Portrait. Angèle Diabang née avec une lettre…

10 mois

Dakar. 10 janvier 1979.
Le jour où naît Angèle Diabang.
Le même mois où sort Une si longue lettre de Mariama Bâ. Coïncidence ? Non. Symbole.

Elle est née dans les mots.
Elle a grandi avec les silences.
Et aujourd’hui, elle parle avec des images.
Claires. Tranchantes. Ancrées. Africaines.

Formée entre Dakar, Paris et Ludwigsburg.
Le Média Centre, la Fémis, la Filmakademie.
Pas une touriste du cadre. Une bâtisseuse.

Angèle commence comme monteuse.
Elle assemble les histoires des autres.
Puis elle prend la parole.
En 2005, elle filme. Et ça fait mal.

Mon beau sourire.


Documentaire coup de poing sur les normes de beauté au Sénégal.
Première réalisation. Premier cri. Première empreinte.

Elle enchaîne.
L’Homme est le remède de l’homme.
Le Revers de l’exil.
Sénégalaises et Islam.
Yandé Codou, la griotte de Senghor.

Elle creuse. Fouille. Met la lumière là où ça gratte.
Pas de compromis. Pas de maquillage.

Elle fonde Karoninka, sa société de production.
Douze films à son actif dès 2014.
Du docu, de la fiction, des clips.
Pas pour l’industrie. Pour les histoires.

Ses films traversent le Sénégal, le Congo, l’Europe.
Elle parle fort. Mais juste.
Et les regards commencent à suivre.

  1. Elle entre à la SODAV.
    Présidente du conseil d’administration.
    Elle ne filme pas seulement. Elle structure le terrain.

  2. Un air de kora.
    Court-métrage.
    Prix de la CEDEAO au FESPACO.
    Poulain de bronze.
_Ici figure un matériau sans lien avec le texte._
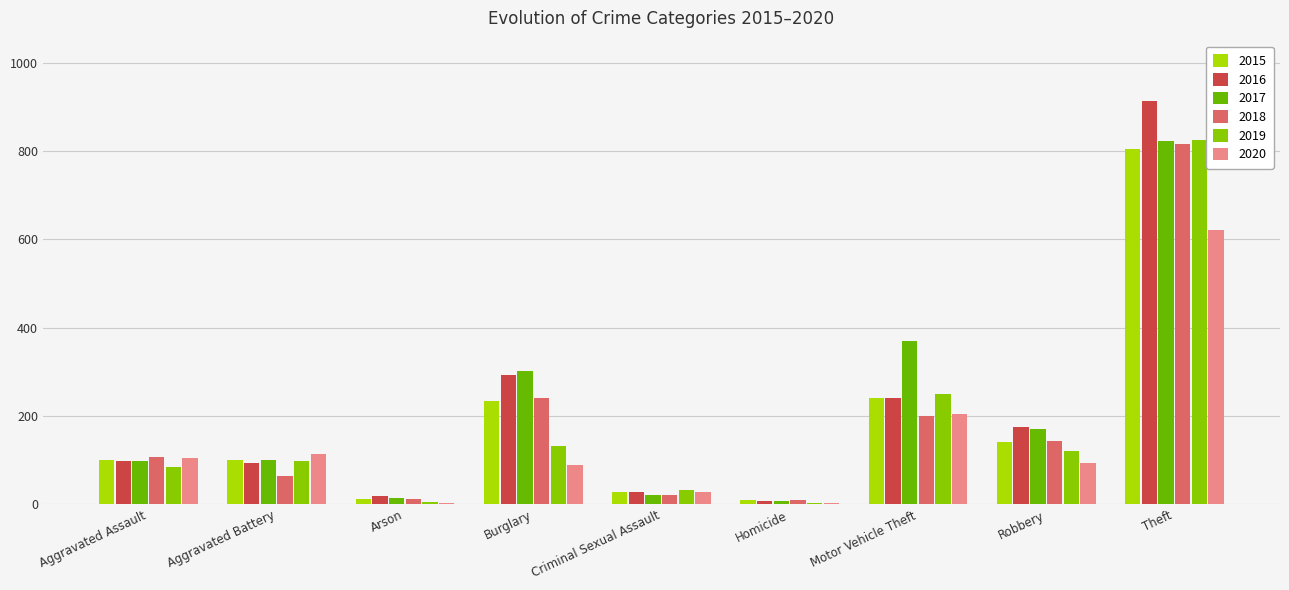

Is it true that 2018 equals 63 at Aggravated Battery?

True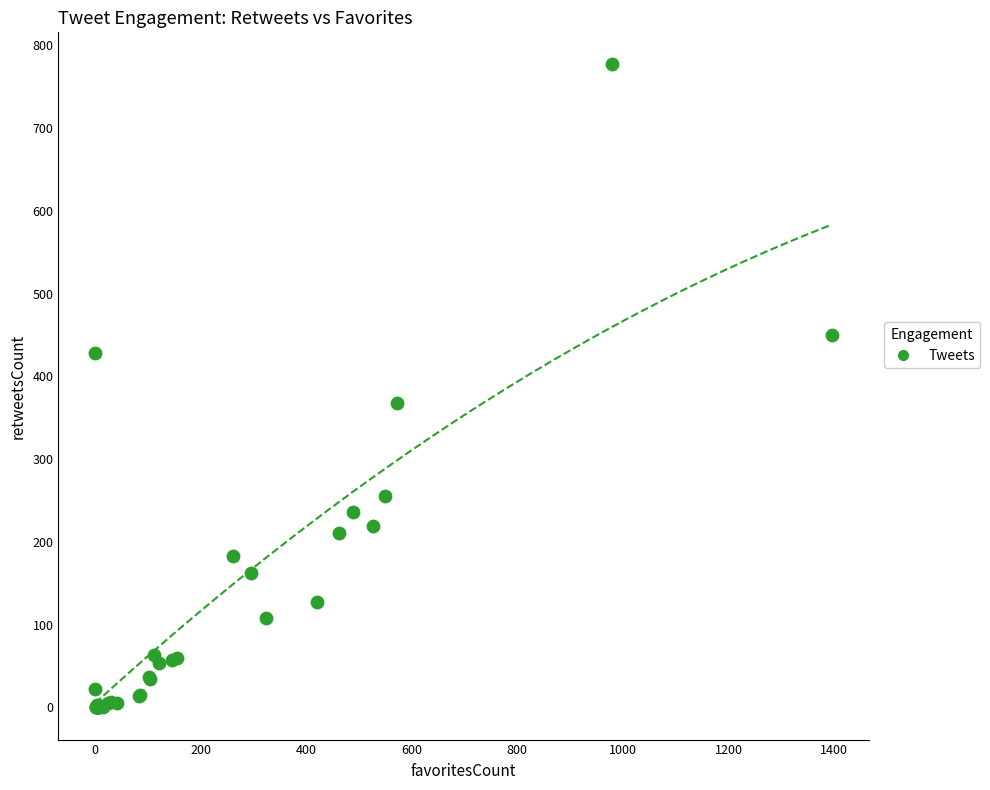

What Y value in the scatter plot is closest to 388?

368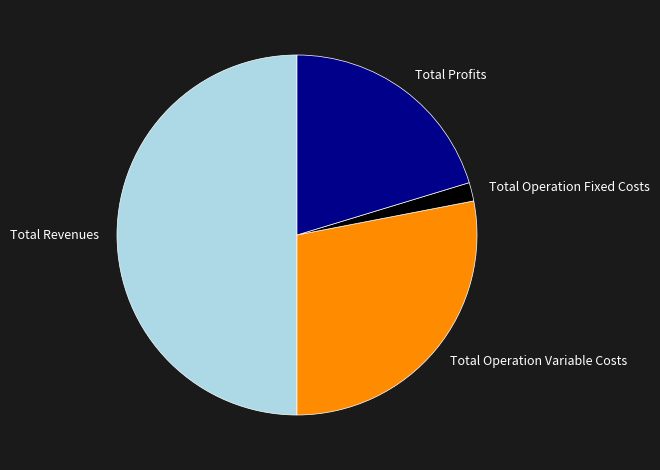

Which slice represents more than half of the pie?

Total Revenues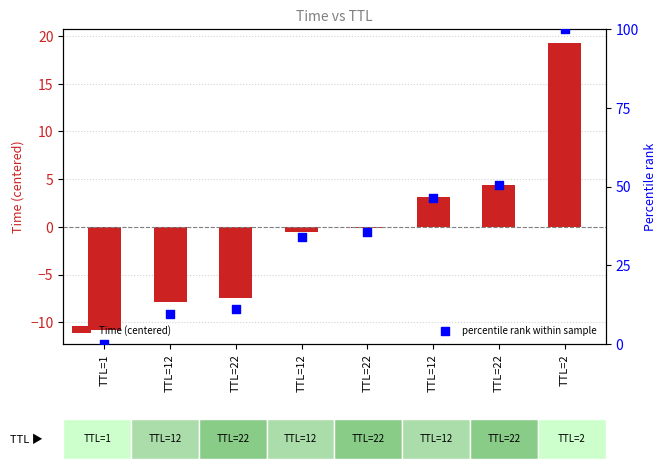

Which series reaches the minimum Y coordinate?

Time (centered)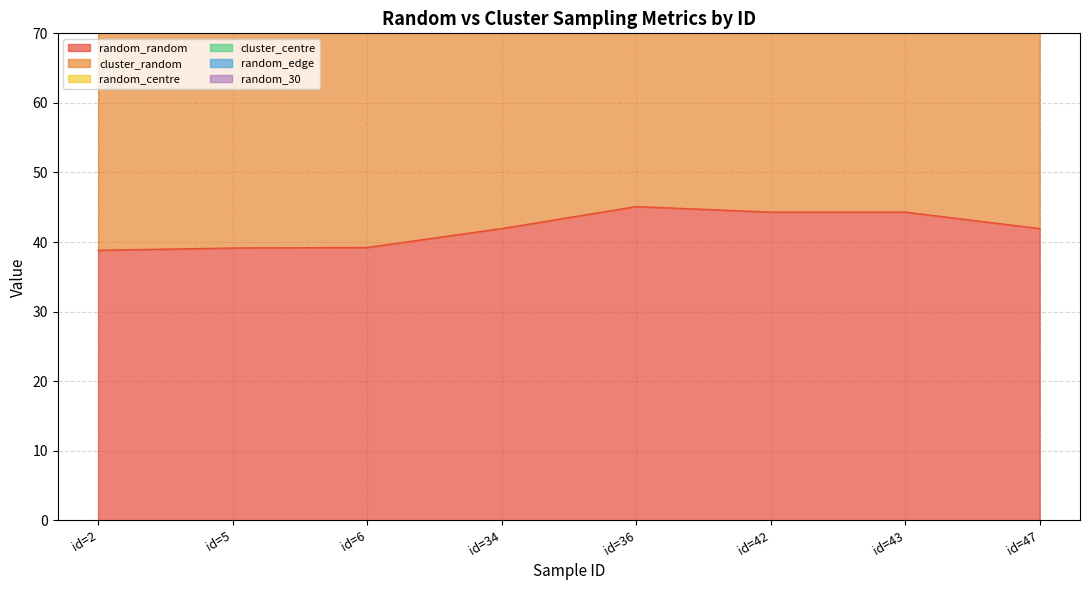

How many values in the random_centre series are below 150?

3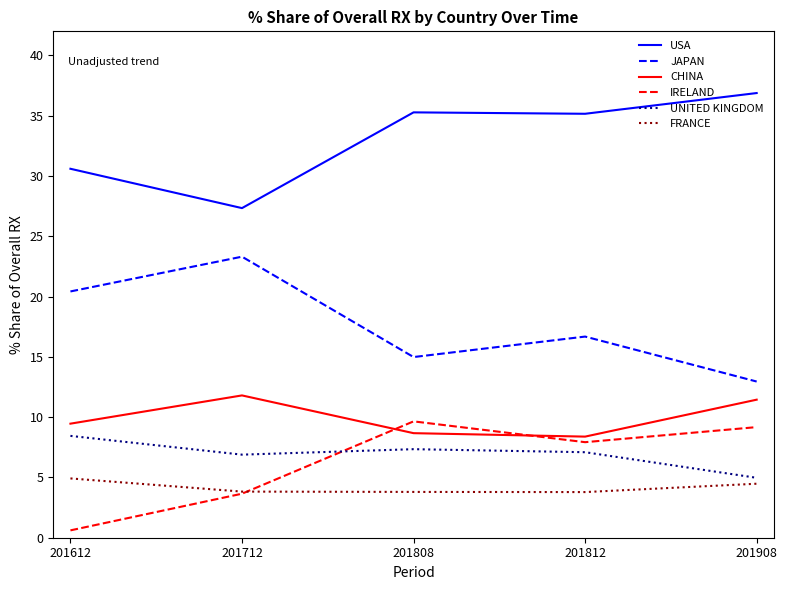

The value of JAPAN at 201612 is 20.4. True or false?

True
Confirmation.

Mais l’œuvre de sa vie, elle la prépare en silence.
Douze ans de gestation. Douze ans de foi.

Une si longue lettre.


Le roman culte de Mariama Bâ.
Elle l’adapte.
Et elle explose les écrans.

Pas d’effets spéciaux.
Pas de Scarlett Johansson.
Mais une vérité qui traverse les générations.

Sorti en juillet 2025.
Le film surclasse Jurassic World: Rebirth.
Enterre Superman.
Écrase le box-office à Dakar.

Une lettre écrite en 1979.
Une image projetée en 2025.
Deux femmes. Deux époques. Une même urgence.

La polygamie. L’amitié. La sororité.
La vie de couple. L’émancipation.
Et cette question centrale : comment construire une nation solide sans mémoire ?

La jeunesse s’empare du film.


Les réseaux s’enflamment.
Les tenues des actrices deviennent tendance.
Le cinéma devient mouvement.
Une œuvre devient phénomène.

Et derrière, il y a elle.
Angèle Diabang.
Scénariste. Réalisatrice. Productrice.
Guerrière de la narration.
Héritière de Mariama Bâ.
Porte-voix d’un cinéma qui parle d’ici, pour ici, avec nos mots.

Elle ne cherche pas l’Occident.
Construit une archive.
Bâtit un miroir.
Crée des images pour que l’Afrique se voie et se comprenne.

Pas pour faire joli.
Pour faire juste.

Angèle Diabang.
Une voix.
Un regard.
Un cap.

Et cette certitude :
Les histoires africaines ne doivent plus attendre la validation des autres pour exister.